Similar conferences had been held before – one in Buea and the other in Bamenda in the early 1990s, but Tumi believes the one he and other religious authorities in Cameroon want is different.
“We come with a pastoral approach,” the cardinal told Crux.
“We have no arms. We preach love and forgiveness, objectivity and truth. Our insistence will be on those virtues.

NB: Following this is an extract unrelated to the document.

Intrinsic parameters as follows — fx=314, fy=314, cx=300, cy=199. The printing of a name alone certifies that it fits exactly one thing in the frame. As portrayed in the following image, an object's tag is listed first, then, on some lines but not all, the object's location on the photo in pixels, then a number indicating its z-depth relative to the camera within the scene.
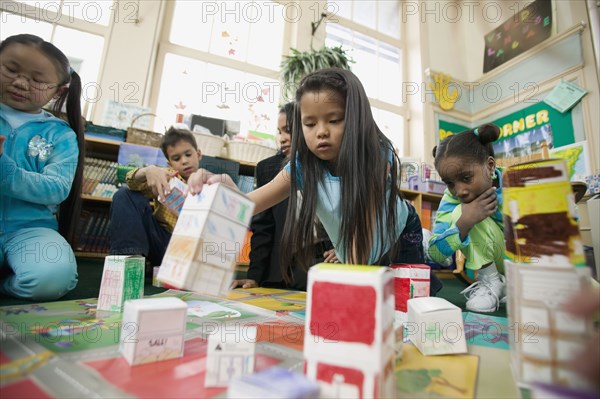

If intellectually you are convinced that what the other person is saying is true, you are obliged by intellectual honesty to accept,” he said.
The religious leaders said in their statement that such an initiative can only succeed if government releases all those who have been arrested in connection with the crisis, as well as create the conditions necessary for all English speakers to participate, including separatists.
They also called on “the Government of Cameroon and the various armed groups that now operate throughout the territory of the Northwest and Southwest Regions, to declare an immediate end to military hostilities in these two regions and thus create favorable conditions for finding a peaceful and lasting solution to the Anglophone Problem and to ending the Anglophone Crisis in our country through dialogue.”
But the government has raised objections to the proposals, especially the inclusion of separatists in any talks.
“We can’t place the republican army, which today is deployed to fight for the territorial integrity of our nation on the same footing as armed groups, terrorists who kill, slaughter, behead, burn schools, [and] commit despicable crimes,” said Issa Tchiroma Bakary, Cameroon’s communications minister.
Tchiroma also criticized the religious leaders for asking for the release of all those arrested in connection with the crisis.
“You can’t also ask a state that is ruled by law like ours, to release those who have killed, massacred and who are today awaiting trial,” he said.
However, the call of Cameroon’s religious leaders for an end to the military campaign in the Anglophone areas has gotten the support of the Geneva-based World Council of Churches.
“The World Council of Churches condemns all forms of violence in Cameroon and calls on the government to stop using any force to punish its people in the English-speaking region of Cameroon,” said Isabel Apawo Phiri, the WCC acting general secretary, in an Aug. 2 statement.
“Cameroon authorities must immediately cease the use of disproportionate and deadly force against civilians and protect the human rights of all,” she added.
Meanwhile, 85-year-old President Paul Biya, who has been in power since 1982, announced last month he will seek another term in office when national elections take place in Cameroon in October.